- THE PROBLEM -
In the copy, include every entry exactly but none of the pictures.

_ _ _ _ _

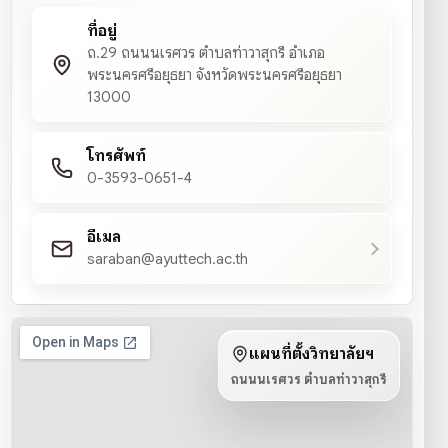
ที่อยู่
ถ.29 ถนนนเรศวร ตำบลท่าวาสุกรี อำเภอ
พระนครศรีอยุธยา จังหวัดพระนครศรีอยุธยา
13000
โทรศัพท์
0-3593-0651-4
อีเมล
saraban@ayuttech.ac.th
แผนที่ตั้งวิทยาลัยฯ
ถนนนเรศวร ตำบลท่าวาสุกรี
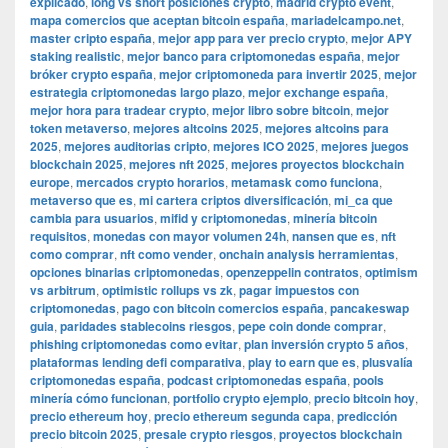
explicado
,
long vs short posiciones crypto
,
madrid crypto event
,
mapa comercios que aceptan bitcoin españa
,
mariadelcampo.net
,
master cripto españa
,
mejor app para ver precio crypto
,
mejor APY
staking realistic
,
mejor banco para criptomonedas españa
,
mejor
bróker crypto españa
,
mejor criptomoneda para invertir 2025
,
mejor
estrategia criptomonedas largo plazo
,
mejor exchange españa
,
mejor hora para tradear crypto
,
mejor libro sobre bitcoin
,
mejor
token metaverso
,
mejores altcoins 2025
,
mejores altcoins para
2025
,
mejores auditorias cripto
,
mejores ICO 2025
,
mejores juegos
blockchain 2025
,
mejores nft 2025
,
mejores proyectos blockchain
europe
,
mercados crypto horarios
,
metamask como funciona
,
metaverso que es
,
mi cartera criptos diversificación
,
mi_ca que
cambia para usuarios
,
mifid y criptomonedas
,
minería bitcoin
requisitos
,
monedas con mayor volumen 24h
,
nansen que es
,
nft
como comprar
,
nft como vender
,
onchain analysis herramientas
,
opciones binarias criptomonedas
,
openzeppelin contratos
,
optimism
vs arbitrum
,
optimistic rollups vs zk
,
pagar impuestos con
criptomonedas
,
pago con bitcoin comercios españa
,
pancakeswap
guia
,
paridades stablecoins riesgos
,
pepe coin donde comprar
,
phishing criptomonedas como evitar
,
plan inversión crypto 5 años
,
plataformas lending defi comparativa
,
play to earn que es
,
plusvalía
criptomonedas españa
,
podcast criptomonedas españa
,
pools
minería cómo funcionan
,
portfolio crypto ejemplo
,
precio bitcoin hoy
,
precio ethereum hoy
,
precio ethereum segunda capa
,
predicción
precio bitcoin 2025
,
presale crypto riesgos
,
proyectos blockchain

_ _ _ _ _

- REPLY TO THE TASK -
ที่อยู่
ถ.29 ถนนนเรศวร ตำบลท่าวาสุกรี อำเภอ
พระนครศรีอยุธยา จังหวัดพระนครศรีอยุธยา
13000
โทรศัพท์
0-3593-0651-4
อีเมล
saraban@ayuttech.ac.th
แผนที่ตั้งวิทยาลัยฯ
ถนนนเรศวร ตำบลท่าวาสุกรี
explicado
,
long vs short posiciones crypto
,
madrid crypto event
,
mapa comercios que aceptan bitcoin españa
,
mariadelcampo.net
,
master cripto españa
,
mejor app para ver precio crypto
,
mejor APY
staking realistic
,
mejor banco para criptomonedas españa
,
mejor
bróker crypto españa
,
mejor criptomoneda para invertir 2025
,
mejor
estrategia criptomonedas largo plazo
,
mejor exchange españa
,
mejor hora para tradear crypto
,
mejor libro sobre bitcoin
,
mejor
token metaverso
,
mejores altcoins 2025
,
mejores altcoins para
2025
,
mejores auditorias cripto
,
mejores ICO 2025
,
mejores juegos
blockchain 2025
,
mejores nft 2025
,
mejores proyectos blockchain
europe
,
mercados crypto horarios
,
metamask como funciona
,
metaverso que es
,
mi cartera criptos diversificación
,
mi_ca que
cambia para usuarios
,
mifid y criptomonedas
,
minería bitcoin
requisitos
,
monedas con mayor volumen 24h
,
nansen que es
,
nft
como comprar
,
nft como vender
,
onchain analysis herramientas
,
opciones binarias criptomonedas
,
openzeppelin contratos
,
optimism
vs arbitrum
,
optimistic rollups vs zk
,
pagar impuestos con
criptomonedas
,
pago con bitcoin comercios españa
,
pancakeswap
guia
,
paridades stablecoins riesgos
,
pepe coin donde comprar
,
phishing criptomonedas como evitar
,
plan inversión crypto 5 años
,
plataformas lending defi comparativa
,
play to earn que es
,
plusvalía
criptomonedas españa
,
podcast criptomonedas españa
,
pools
minería cómo funcionan
,
portfolio crypto ejemplo
,
precio bitcoin hoy
,
precio ethereum hoy
,
precio ethereum segunda capa
,
predicción
precio bitcoin 2025
,
presale crypto riesgos
,
proyectos blockchain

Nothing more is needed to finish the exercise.